WELLS, a city, municipal borough and market town in the Wells parliamentary division of Somerset, England, 20 m. S. of Bristol, on the Great Western and Somerset & Dorset railways. Pop. (1901) 4849. It is a quiet, old-fashioned place, lying in a hollow under the Mendip Hills, whose spurs rise on all sides like islands. The city is said to have derived its name from some springs called St Andrew's Wells, which during the middle ages were thought to have valuable curative properties. During Saxon times Wells was one of the most Important towns of Wessex, and in 905 it was made the seat of a bishopric by King Edward the Elder. About the year 1091–1092 Bishop John de Villula removed the see to Bath; and for some years Wells ceased to be an episcopal city.
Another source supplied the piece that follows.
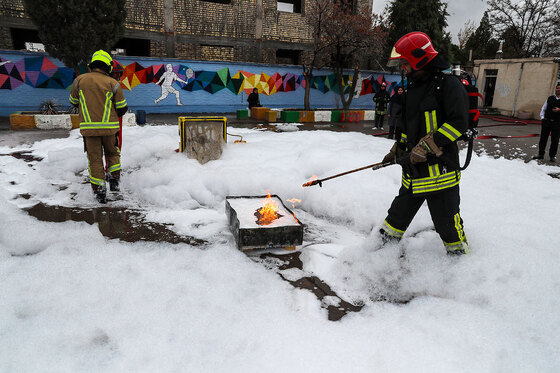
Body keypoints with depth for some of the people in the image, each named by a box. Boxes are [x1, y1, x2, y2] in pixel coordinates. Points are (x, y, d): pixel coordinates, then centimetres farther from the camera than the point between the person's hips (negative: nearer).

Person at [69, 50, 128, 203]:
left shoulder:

After many struggles between the secular clergy of Wells and the regulars of Bath, it was finally arranged in 1139 that the bishop should take the title of "bishop of Bath and Wills," and should for the future be elected by delegates appointed partly by the monks of Bath and partly by the canons of Wells. The foundation attached to the cathedral church of Wells consisted of a college of secular canons of St Augustine, governed by a dean, sub-dean, chancellor and other officials. The diocese covers the greater part of Somerset. The importance of the city is almost wholly ecclesiastical; and the theological college is one of the most important in England.